13/Mar/2026
O governo do Brasil anunciou medidas voltadas ao fortalecimento do monitoramento e da fiscalização do mercado de combustíveis, com o objetivo de ampliar a capacidade de atuação dos órgãos reguladores e de defesa do consumidor na análise da formação de preços. Além da decisão de zerar as alíquotas de PIS e Cofins incidentes sobre a importação e comercialização do óleo diesel, o pacote inclui mecanismos permanentes destinados a aprimorar o acompanhamento das práticas de preços no setor. As iniciativas preveem ampliação das ferramentas de monitoramento disponíveis para a Agência Nacional do Petróleo, Gás Natural e Biocombustíveis (ANP), com o objetivo de fortalecer a capacidade do órgão de acompanhar a evolução dos preços no mercado e identificar eventuais distorções.

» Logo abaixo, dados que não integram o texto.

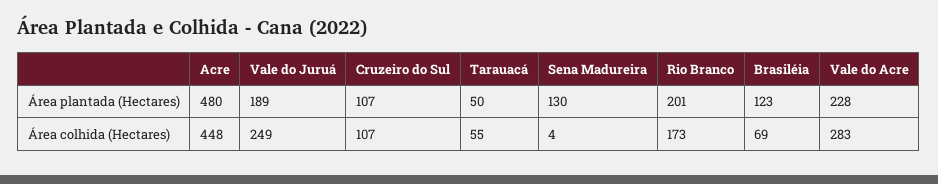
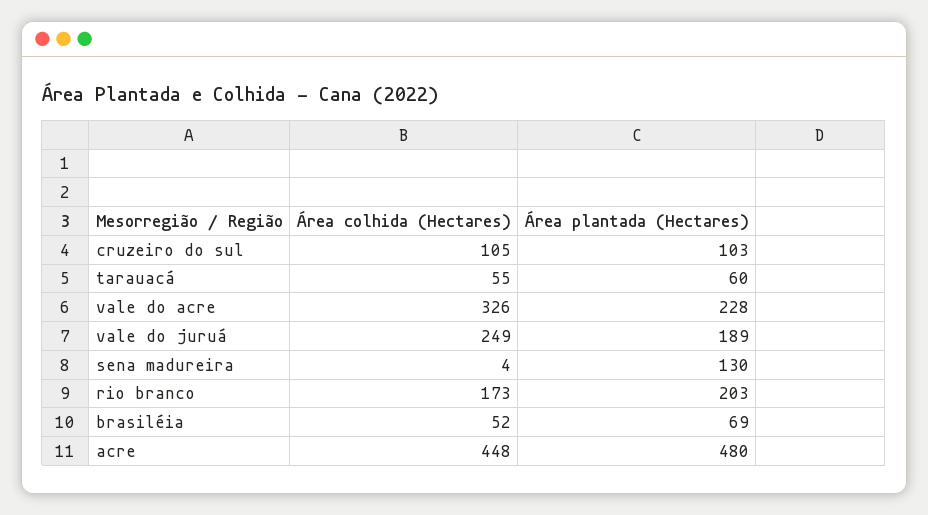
  {
    "Acre": {
      "Área plantada (Hectares)": 480,
      "Área colhida (Hectares)": 448
    },
    "Vale do Juruá": {
      "Área plantada (Hectares)": 189,
      "Área colhida (Hectares)": 249
    },
    "Cruzeiro do Sul": {
-     "Área plantada (Hectares)": 107,
+     "Área plantada (Hectares)": 103,
-     "Área colhida (Hectares)": 107
+     "Área colhida (Hectares)": 105
    },
    "Tarauacá": {
-     "Área plantada (Hectares)": 50,
+     "Área plantada (Hectares)": 60,
      "Área colhida (Hectares)": 55
    },
    "Sena Madureira": {
      "Área plantada (Hectares)": 130,
      "Área colhida (Hectares)": 4
    },
    "Rio Branco": {
-     "Área plantada (Hectares)": 201,
+     "Área plantada (Hectares)": 203,
      "Área colhida (Hectares)": 173
    },
    "Brasiléia": {
-     "Área plantada (Hectares)": 123,
+     "Área plantada (Hectares)": 69,
-     "Área colhida (Hectares)": 69
+     "Área colhida (Hectares)": 52
    },
    "Vale do Acre": {
      "Área plantada (Hectares)": 228,
-     "Área colhida (Hectares)": 283
+     "Área colhida (Hectares)": 326
    }
  }

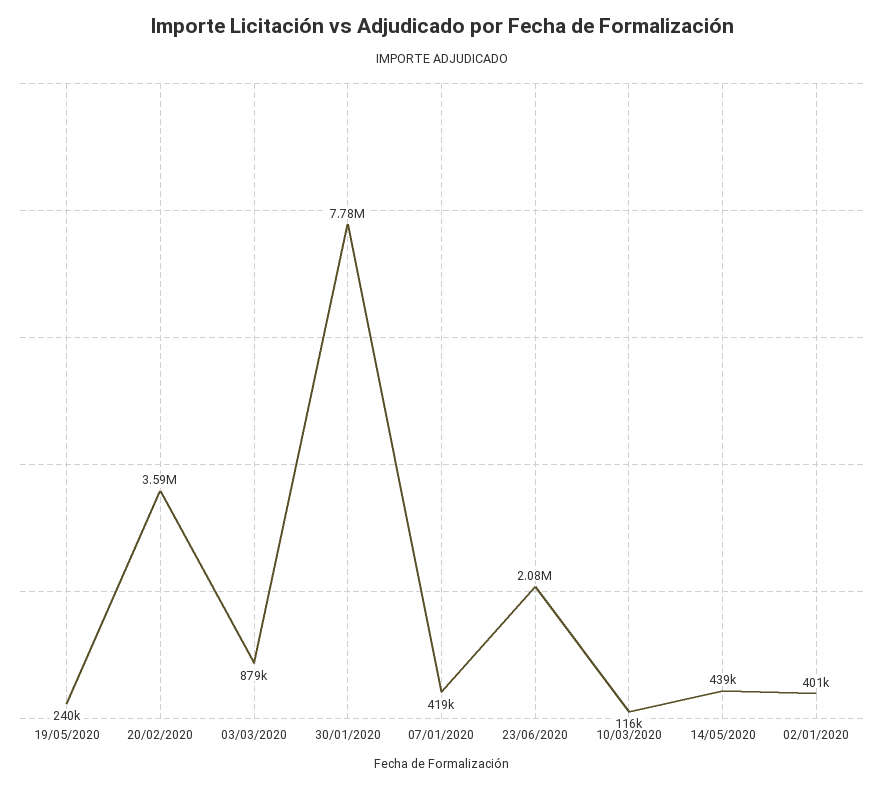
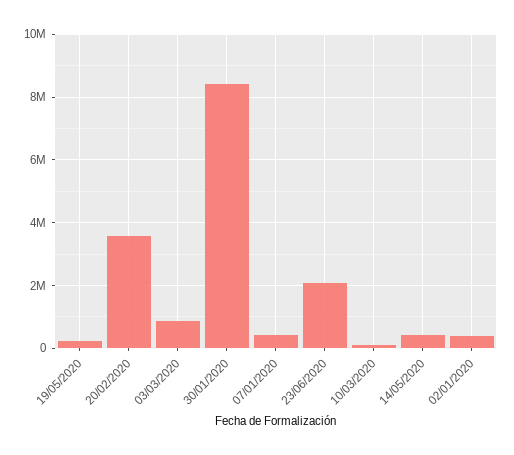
  {
    "19/05/2020": 240000,
    "20/02/2020": 3590000,
    "03/03/2020": 879000,
-   "30/01/2020": 7780000,
+   "30/01/2020": 8400000,
    "07/01/2020": 419000,
    "23/06/2020": 2080000,
    "10/03/2020": 116000,
    "14/05/2020": 439000,
    "02/01/2020": 401000
  }

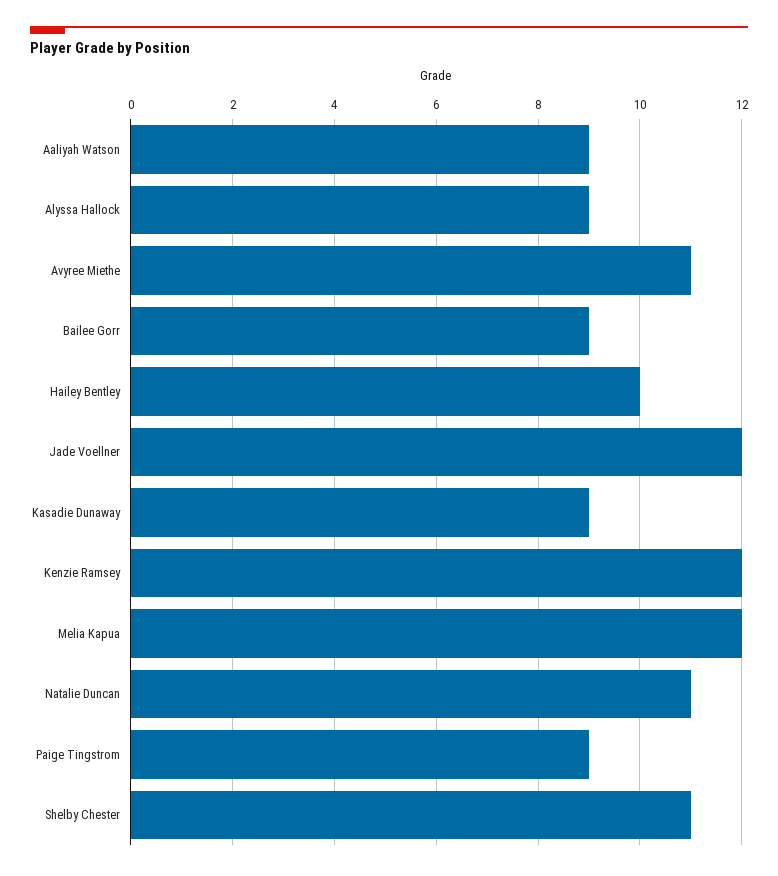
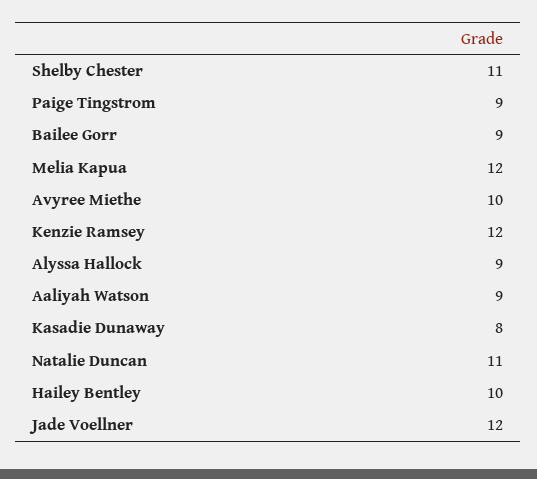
  {
    "Aaliyah Watson": 9,
    "Alyssa Hallock": 9,
-   "Avyree Miethe": 11,
+   "Avyree Miethe": 10,
    "Bailee Gorr": 9,
    "Hailey Bentley": 10,
    "Jade Voellner": 12,
-   "Kasadie Dunaway": 9,
+   "Kasadie Dunaway": 8,
    "Kenzie Ramsey": 12,
    "Melia Kapua": 12,
    "Natalie Duncan": 11,
    "Paige Tingstrom": 9,
    "Shelby Chester": 11
  }

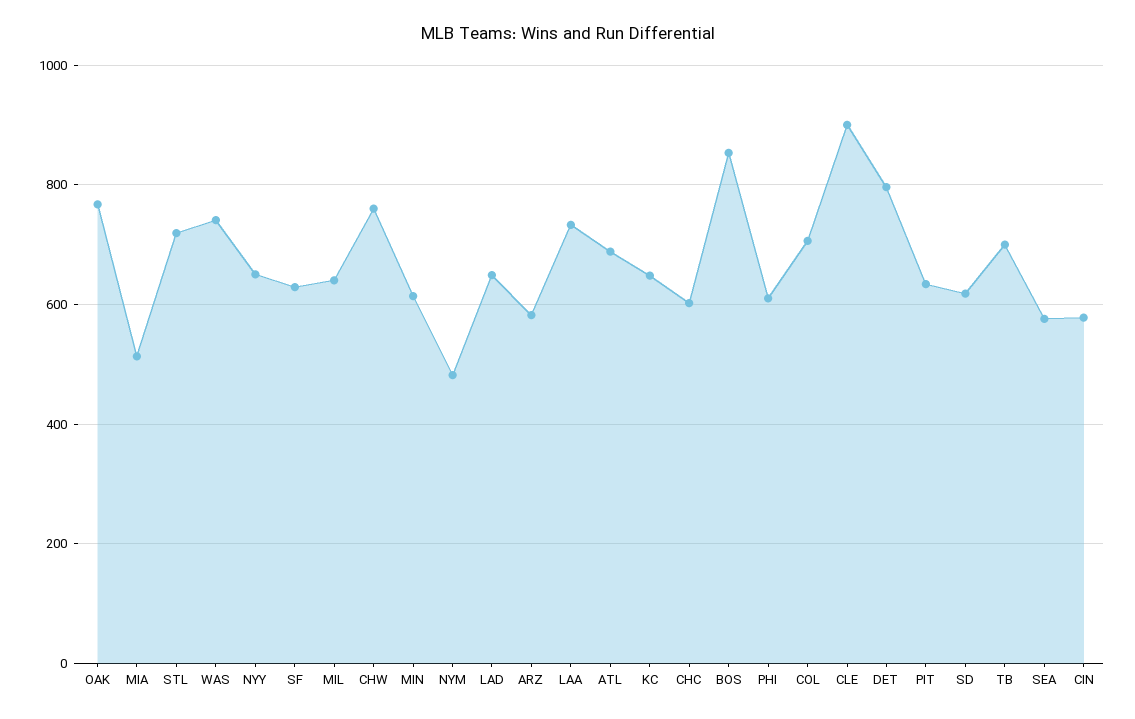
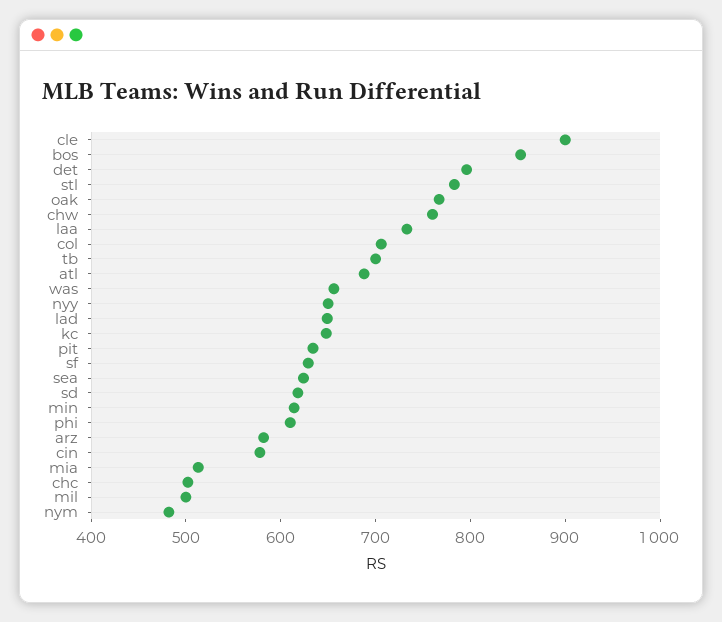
  {
    "OAK": 760,
    "MIA": 520,
-   "STL": 720,
+   "STL": 780,
-   "WAS": 740,
+   "WAS": 660,
    "NYY": 660,
    "SF": 620,
-   "MIL": 640,
+   "MIL": 500,
    "CHW": 760,
    "MIN": 620,
    "NYM": 480,
    "LAD": 640,
    "ARZ": 580,
    "LAA": 740,
    "ATL": 680,
    "KC": 640,
-   "CHC": 600,
+   "CHC": 500,
    "BOS": 860,
    "PHI": 620,
    "COL": 700,
    "CLE": 900,
    "DET": 800,
    "PIT": 640,
    "SD": 620,
    "TB": 700,
-   "SEA": 580,
+   "SEA": 620,
    "CIN": 580
  }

O governo também pretende oferecer referências mais objetivas para a atuação dos órgãos de defesa do consumidor, permitindo análise mais consistente sobre possíveis práticas abusivas na comercialização de combustíveis. Episódios recentes indicam que reduções de preços praticadas nas refinarias nem sempre são repassadas integralmente ao consumidor final nos postos de combustíveis. O fortalecimento do monitoramento busca reduzir esse tipo de distorção e ampliar a transparência na formação de preços. O governo também aponta que mudanças estruturais no mercado de distribuição de combustíveis reduziram referências de preços anteriormente existentes.
Nesse contexto, o aprimoramento dos mecanismos de fiscalização é considerado necessário para melhorar o acompanhamento do comportamento do mercado. Além do foco no consumidor, as medidas também buscam estimular maior processamento doméstico de petróleo. Apesar de o país apresentar superávit na produção da commodity, parte relevante do diesel consumido internamente ainda é importada, o que reflete limitações na capacidade de refino. A estratégia do governo procura incentivar maior utilização da infraestrutura de refino instalada no país, ampliando a transformação do petróleo bruto em derivados e reduzindo a dependência de importações de combustíveis. Fonte: Broadcast Agro. Adaptado por Cogo Inteligência em Agronegócio.